# Lfs in Markham?



## BoiBJ (Aug 10, 2011)

Anyone know any LfS their in Markham ? Ill may move there for HS reasons, and probably live near 16th avenue and mccowen. My current house is near steeles so im able to access 6 lfs on a single trip down a road =D. But once i move to Markham i dunno what stores are near me and i don't want to ask my mom to drive me 30-40m a day just to go to the lfs =C?


----------



## ThaChingster (Feb 25, 2011)

Frank's Aquarium, hwy 7 and kennedy. Or you could bus to Big Al's and Safari down at Vaughan Mills


----------



## BoiBJ (Aug 10, 2011)

never knew there actually quite a bit of options sigh ill miss the asian discounts  and the cheap prices and local distances


----------



## BoiBJ (Aug 10, 2011)

OMG never knew frank's was a asian store hello asian discounts!!!


----------



## iBetta (Jun 19, 2011)

frank=very good asian discounts XD.


----------



## BoiBJ (Aug 10, 2011)

checked out some reviews and his site so far i like what i see.. Moving to markham wont be so bad besides that living in bur oak its all residential and recreational areas like malls have to be driven too. But i might not move houses these days are prices outrageous


----------



## iBetta (Jun 19, 2011)

bur oak=NICE. its a nice neighbourhood there! it's relatiely new but not too new either! 
just so you know, Frank (the owner of the store) specializes in small community fish and shrimps, which might be ideal to you since you have guppies for now


----------



## BoiBJ (Aug 10, 2011)

yup  after i move near bur oak mom says whole basement can become my fish room planning to upgrade to a bigger tank with a whole 'lotta community fish, hope he has honey gouramis!!


----------



## bigfishy (Jun 19, 2009)

BoiBJ said:


> yup  after i move near bur oak mom says whole basement can become my fish room planning to upgrade to a bigger tank with a whole 'lotta community fish, hope he has honey gouramis!!


no honey gourami 

but got dwarf gourami


----------



## BoiBJ (Aug 10, 2011)

awwwws  u mean in the store ? oh nvm dwarfs will be awesome too !!


----------



## Scotmando (Jul 10, 2011)

BoiBJ said:


> Anyone know any LfS their in Markham ? Ill may move there for HS reasons, and probably live near 16th avenue and mccowen. My current house is near steeles so im able to access 6 lfs on a single trip down a road =D. But once i move to Markham i dunno what stores are near me and i don't want to ask my mom to drive me 30-40m a day just to go to the lfs =C?

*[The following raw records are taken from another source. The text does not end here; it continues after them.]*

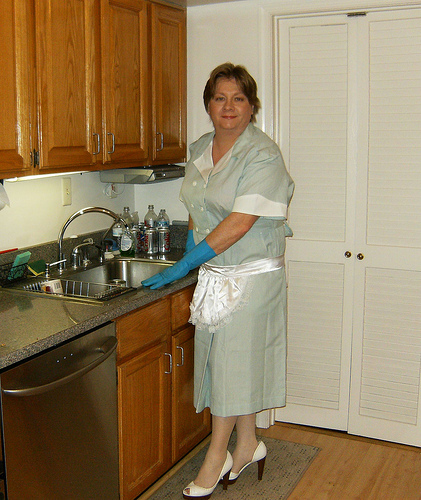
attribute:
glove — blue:
[141, 240, 215, 288]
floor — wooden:
[140, 424, 419, 496]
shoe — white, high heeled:
[193, 460, 232, 494]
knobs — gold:
[340, 244, 374, 266]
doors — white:
[268, 33, 417, 446]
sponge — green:
[3, 251, 34, 285]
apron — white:
[185, 249, 288, 334]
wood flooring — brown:
[332, 452, 380, 479]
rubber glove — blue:
[181, 224, 197, 248]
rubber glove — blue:
[143, 239, 218, 296]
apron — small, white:
[186, 252, 282, 332]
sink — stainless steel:
[35, 261, 170, 303]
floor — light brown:
[318, 447, 396, 498]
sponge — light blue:
[6, 248, 28, 276]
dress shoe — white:
[179, 479, 208, 497]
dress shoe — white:
[250, 442, 268, 461]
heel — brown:
[221, 469, 230, 490]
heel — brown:
[253, 457, 269, 484]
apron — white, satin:
[185, 257, 286, 333]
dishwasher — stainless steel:
[1, 344, 153, 466]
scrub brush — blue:
[103, 235, 124, 263]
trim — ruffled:
[186, 273, 250, 332]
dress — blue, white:
[175, 124, 295, 416]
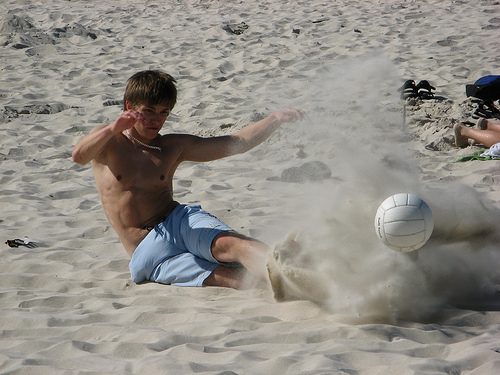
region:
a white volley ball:
[368, 193, 443, 253]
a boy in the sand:
[71, 70, 344, 325]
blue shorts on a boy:
[128, 206, 231, 291]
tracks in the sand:
[0, 243, 105, 348]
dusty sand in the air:
[281, 141, 387, 289]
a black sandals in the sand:
[397, 76, 439, 103]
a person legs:
[455, 115, 499, 151]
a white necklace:
[124, 132, 163, 158]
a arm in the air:
[197, 103, 310, 168]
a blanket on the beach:
[468, 141, 499, 161]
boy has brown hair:
[119, 49, 188, 130]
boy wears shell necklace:
[122, 123, 187, 162]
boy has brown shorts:
[129, 174, 231, 326]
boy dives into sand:
[87, 96, 370, 337]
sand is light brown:
[8, 302, 200, 373]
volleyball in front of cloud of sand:
[377, 201, 464, 262]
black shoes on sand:
[395, 75, 436, 116]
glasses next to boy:
[2, 227, 53, 260]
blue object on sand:
[452, 56, 498, 109]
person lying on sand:
[444, 89, 499, 131]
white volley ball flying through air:
[374, 193, 433, 251]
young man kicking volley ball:
[70, 70, 276, 295]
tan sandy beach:
[0, 0, 499, 372]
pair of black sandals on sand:
[396, 78, 436, 100]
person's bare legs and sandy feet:
[453, 117, 498, 148]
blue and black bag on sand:
[466, 73, 498, 102]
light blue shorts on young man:
[128, 203, 234, 285]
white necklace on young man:
[125, 130, 162, 152]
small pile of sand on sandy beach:
[1, 12, 33, 43]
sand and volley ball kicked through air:
[246, 55, 499, 319]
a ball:
[374, 195, 451, 262]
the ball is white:
[371, 190, 434, 254]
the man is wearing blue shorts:
[137, 237, 223, 284]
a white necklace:
[147, 139, 161, 156]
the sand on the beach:
[18, 309, 240, 369]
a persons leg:
[448, 115, 495, 150]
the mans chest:
[97, 160, 169, 227]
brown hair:
[127, 75, 170, 100]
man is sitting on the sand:
[70, 74, 337, 303]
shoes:
[398, 73, 441, 98]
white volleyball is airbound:
[373, 188, 438, 258]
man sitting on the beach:
[98, 86, 285, 296]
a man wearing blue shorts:
[116, 49, 292, 337]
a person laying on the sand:
[390, 65, 499, 165]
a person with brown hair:
[119, 61, 320, 372]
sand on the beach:
[67, 267, 156, 348]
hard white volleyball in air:
[381, 200, 436, 255]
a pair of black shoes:
[393, 80, 443, 114]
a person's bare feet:
[446, 106, 498, 158]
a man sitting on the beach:
[98, 60, 322, 333]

Check out Aqua Inspiration @ Kennedy & Steeles. I'll keep adding new shops as I visit them. See My Thread ON LFS's


----------



## eddie (Mar 8, 2007)

Gold ocean (hwy7 and Lesile) rare and exotic fish


----------



## iBetta (Jun 19, 2011)

^ +1 this! i almost forgot about this store! O: for some reason, this store is really under the radar. they got some really nice and rare plecos . i cant afford them but hey, they are quite rare. I remember they were one of the first lfs to carry giant bettas when it first came into the market


----------



## ThaChingster (Feb 25, 2011)

Going to BOSS?
I go to UHS, maybe we can go lfs hunting together LOL


----------



## Scotmando (Jul 10, 2011)

eddie said:


> Gold ocean (hwy7 and Lesile) rare and exotic fish


Do you have a street address & phone # for Gold Ocean. Sounds like a neat place! Thanks Eddie


----------



## bigfishy (Jun 19, 2009)

Scotmando said:


> Do you have a street address & phone # for Gold Ocean. Sounds like a neat place! Thanks Eddie


http://gtaaquaria.com/forum/showthread.php?t=3221

bottom of the post...


----------



## BoiBJ (Aug 10, 2011)

lol may not got to BOSS still house hunting may go to UHS too but most of my friends moving to boss


----------



## BoiBJ (Aug 10, 2011)

BTW id love to go LFS hunting with 'ya


----------



## eddie (Mar 8, 2007)

here is the address and phone number:
9005 Leslie St, Richmond Hill, ON L4B 1G7 (905) 763-7672 ‎


----------



## BoiBJ (Aug 10, 2011)

TY eddie  but i dont need to go to the LFS asap just wanna have some options to where to go to!


----------